The Society of Motor Manufacturers & Traders (SMMT) highlighted the UK's "forward looking regulations, such as insurance legislation for AVs, strong connected car uptake, and its significant potential for AV deployment on urban, rural and motorway operating domains" as the reasons for its projection. It had assessed the relative attractiveness of the UK as a market for deploying CAVs in comparison to the US, Germany, the Netherlands, South Korea, Japan, France and China.
Manufacturing expert Nicole Livesey of Pinsent Masons, the law firm behind Out-Law.com, said: "The UK is in a unique position within Europe given its engineering and automotive heritage which is now successfully combining with its strong and vibrant tech community. Toyota’s recent decision to headquarter its Toyota Connected Europe business in the UK is a testament to this. However, the UK needs to run hard to maintain this position and eliminate any friction."
"The UK has the advantage of a common law legal system which is well used to applying legal parameters to previously unanticipated events, being able to interpret and apply the purpose of the relevant law to new circumstances. This is resulting in the various testbeds within the UK not having to wait for regulatory changes to allow their activities but to operate legally within the existing frameworks," she said.
Pinsent Masons recently published a new paper highlighting the opportunities and issues facing both incumbents and new entrants in the automotive sector as they seek to develop and commercialise CAV technologies.
In its new report, the SMMT said CAVs could deliver a £62 billion boost to the UK economy by 2030, as well as provide for thousands of new jobs, improve the safety of travel and speed up journey times. Those potential benefits, however, are at risk unless the UK leaves the EU in an orderly fashion, the trade body said.
"Clearly a ‘no deal’ Brexit would have a significant impact on the UK’s competitiveness and ability to attract future investment and skilled labour to support CAV development and deployment with further negative effects due to regulatory divergence," Mike Hawes, SMMT chief executive, said.
According to the SMMT, improvements in broadband infrastructure are necessary to support the full potential of CAV technologies.
"The deployment of connected vehicles, as well as V2X services that complement automated driving, over the next 10 years will rely heavily on the availability of communications infrastructure (4G mobile connectivity), especially across road networks," the SMMT said in its report.
"Countries such as South Korea and the Netherlands have the highest ratings in terms of overall availability and download speeds of their 4G networks, although availability beyond urban areas still requires expansion.
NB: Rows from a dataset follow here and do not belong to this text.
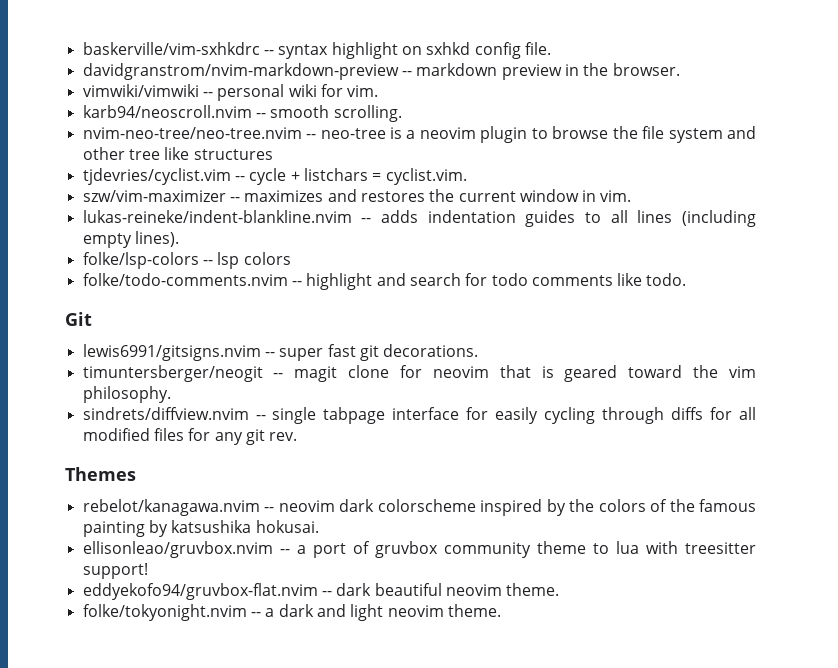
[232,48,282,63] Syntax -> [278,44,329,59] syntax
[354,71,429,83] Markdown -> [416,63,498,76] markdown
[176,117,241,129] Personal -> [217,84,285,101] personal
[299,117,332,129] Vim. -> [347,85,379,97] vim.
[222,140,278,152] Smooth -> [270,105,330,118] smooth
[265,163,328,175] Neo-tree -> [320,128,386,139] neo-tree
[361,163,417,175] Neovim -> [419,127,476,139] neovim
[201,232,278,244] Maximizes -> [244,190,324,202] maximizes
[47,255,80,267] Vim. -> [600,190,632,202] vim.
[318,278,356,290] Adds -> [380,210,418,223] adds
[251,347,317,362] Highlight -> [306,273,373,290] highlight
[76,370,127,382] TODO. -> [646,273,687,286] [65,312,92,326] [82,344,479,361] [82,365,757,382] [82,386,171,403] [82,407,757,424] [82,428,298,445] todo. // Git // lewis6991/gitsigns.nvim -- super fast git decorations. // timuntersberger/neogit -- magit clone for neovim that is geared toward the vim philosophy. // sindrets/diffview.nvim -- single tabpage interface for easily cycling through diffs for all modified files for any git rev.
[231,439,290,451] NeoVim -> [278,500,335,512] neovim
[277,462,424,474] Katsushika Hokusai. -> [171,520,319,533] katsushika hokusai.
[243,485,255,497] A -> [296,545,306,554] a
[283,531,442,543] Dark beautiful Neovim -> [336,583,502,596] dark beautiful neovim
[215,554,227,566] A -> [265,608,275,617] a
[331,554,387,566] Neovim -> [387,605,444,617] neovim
In the UK, the balance between overall 4G connectivity on roads and urban areas is equally distributed, with 90% coverage across motorways. However, with current coverage levels of only 58%, A and B roads require further improvement in network availability," it said.
"The expected deployment and coverage of next generation 5G networks can potentially spawn new connected vehicle services and V2X applications that complement automated driving, leading to enhanced road safety, travel efficiency, productivity and convenience," it said.